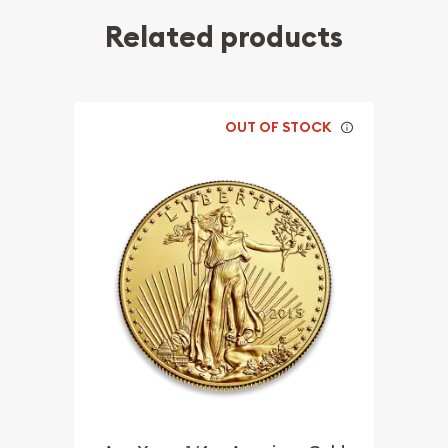
Related products
OUT OF STOCK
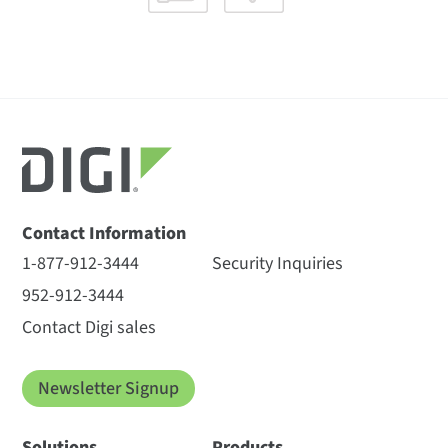
Contact Information
1-877-912-3444
Security Inquiries
952-912-3444
Contact Digi sales
Newsletter Signup
Solutions
Products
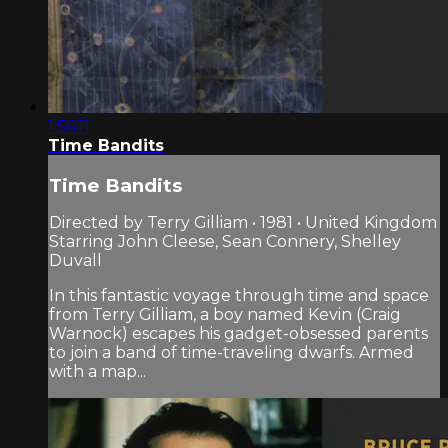
1:56:11
Time Bandits
Time Bandits
Directed by Terry Gilliam • 1981 • United Kingdom
Starring John Cleese, Sean Connery, Shelley
Duvall
In this fantastic voyage through time and space
from Terry Gilliam, a boy named Kevin (Craig
Warnock) escapes his gadget-obsessed parents
to join a band of time-traveling dwarfs. Armed
with a map...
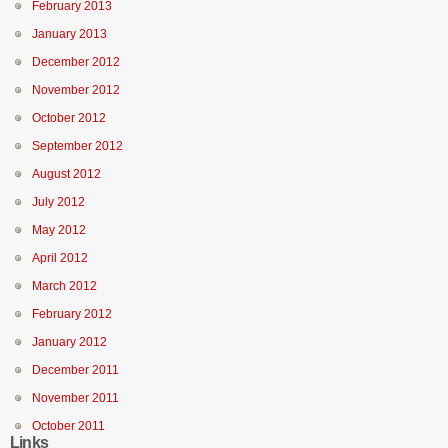
February 2013
January 2013
December 2012
November 2012
October 2012
September 2012
August 2012
July 2012
May 2012
April 2012
March 2012
February 2012
January 2012
December 2011
November 2011
October 2011
Links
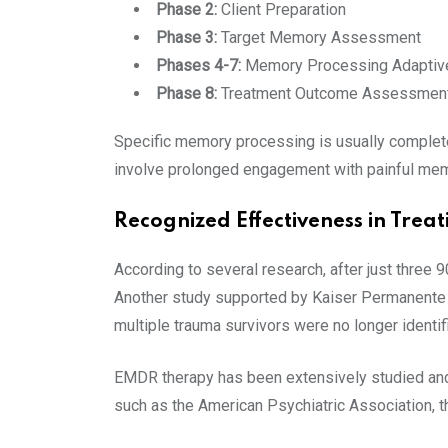
Phase 2:
Client Preparation
Phase 3:
Target Memory Assessment
Phases 4-7:
Memory Processing Adaptive
Phase 8:
Treatment Outcome Assessmen
Specific memory processing is usually complete
involve prolonged engagement with painful memo
Recognized Effectiveness in Tre
According to several research, after just three
Another study supported by Kaiser Permanente d
multiple trauma survivors were no longer identi
EMDR therapy has been extensively studied and 
such as the American Psychiatric Association, t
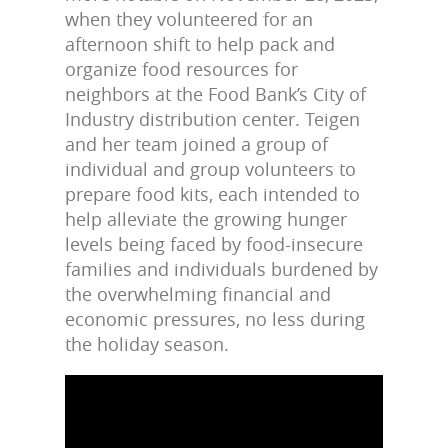
when they volunteered for an
afternoon shift to help pack and
organize food resources for
neighbors at the Food Bank’s City of
Industry distribution center. Teigen
and her team joined a group of
individual and group volunteers to
prepare food kits, each intended to
help alleviate the growing hunger
levels being faced by food-insecure
families and individuals burdened by
the overwhelming financial and
economic pressures, no less during
the holiday season.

Exercise goal
Your copy should match the entries exactly, minus the pictures.

Your response
Related products
OUT OF STOCK
Contact Information
1-877-912-3444
Security Inquiries
952-912-3444
Contact Digi sales
Newsletter Signup
Solutions
Products
1:56:11
Time Bandits
Time Bandits
Directed by Terry Gilliam • 1981 • United Kingdom
Starring John Cleese, Sean Connery, Shelley
Duvall
In this fantastic voyage through time and space
from Terry Gilliam, a boy named Kevin (Craig
Warnock) escapes his gadget-obsessed parents
to join a band of time-traveling dwarfs. Armed
with a map...
February 2013
January 2013
December 2012
November 2012
October 2012
September 2012
August 2012
July 2012
May 2012
April 2012
March 2012
February 2012
January 2012
December 2011
November 2011
October 2011
Links
Phase 2:
Client Preparation
Phase 3:
Target Memory Assessment
Phases 4-7:
Memory Processing Adaptive
Phase 8:
Treatment Outcome Assessmen
Specific memory processing is usually complete
involve prolonged engagement with painful memo
Recognized Effectiveness in Tre
According to several research, after just three
Another study supported by Kaiser Permanente d
multiple trauma survivors were no longer identi
EMDR therapy has been extensively studied and 
such as the American Psychiatric Association, t
when they volunteered for an
afternoon shift to help pack and
organize food resources for
neighbors at the Food Bank’s City of
Industry distribution center. Teigen
and her team joined a group of
individual and group volunteers to
prepare food kits, each intended to
help alleviate the growing hunger
levels being faced by food-insecure
families and individuals burdened by
the overwhelming financial and
economic pressures, no less during
the holiday season.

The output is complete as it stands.